_What is being asked:_
Each line from the one holding "LIMA GOMEZ: 47781.88 -> 21230" to the last line below must be written out exactly, with no other output.

^^^^^^^^

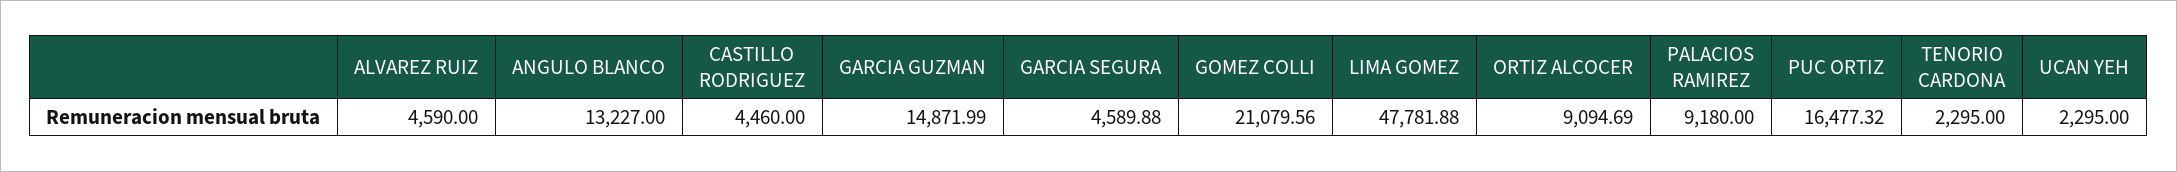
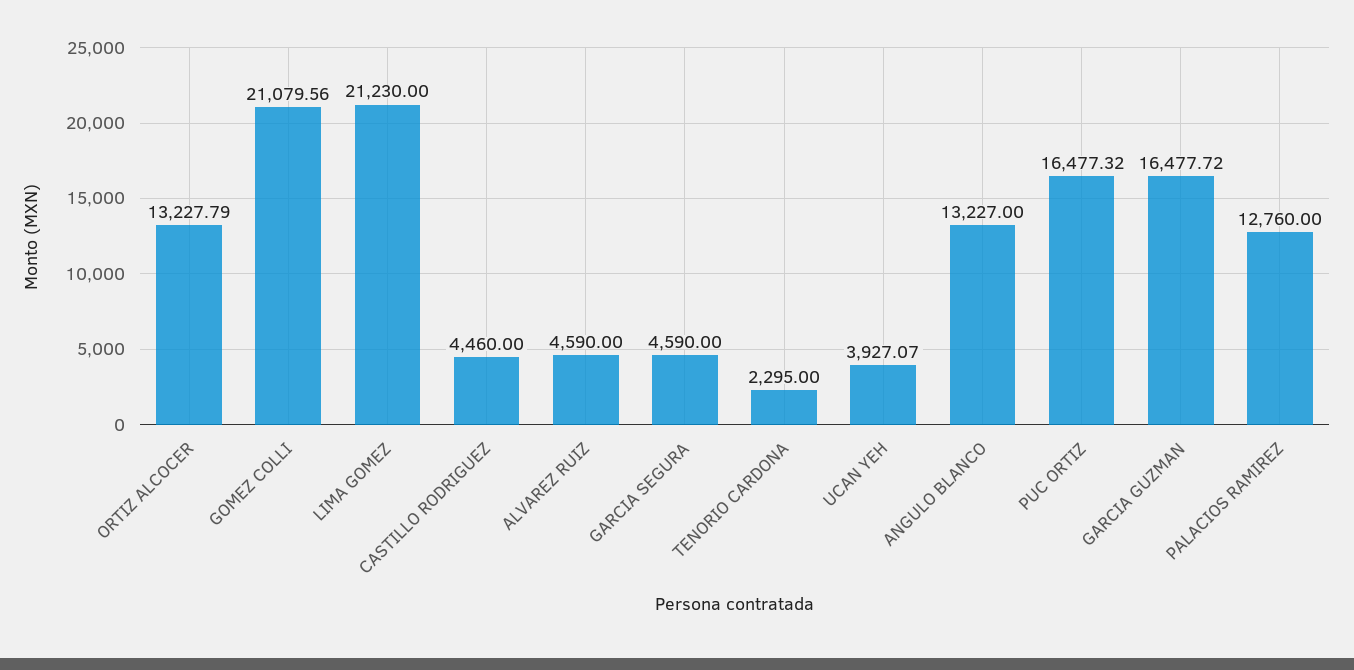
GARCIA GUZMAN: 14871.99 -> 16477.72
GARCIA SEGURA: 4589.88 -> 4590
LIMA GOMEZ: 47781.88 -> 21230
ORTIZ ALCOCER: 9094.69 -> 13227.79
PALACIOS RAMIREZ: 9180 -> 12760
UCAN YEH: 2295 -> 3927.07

^^^^^^^^

_Written answer:_
LIMA GOMEZ: 47781.88 -> 21230
ORTIZ ALCOCER: 9094.69 -> 13227.79
PALACIOS RAMIREZ: 9180 -> 12760
UCAN YEH: 2295 -> 3927.07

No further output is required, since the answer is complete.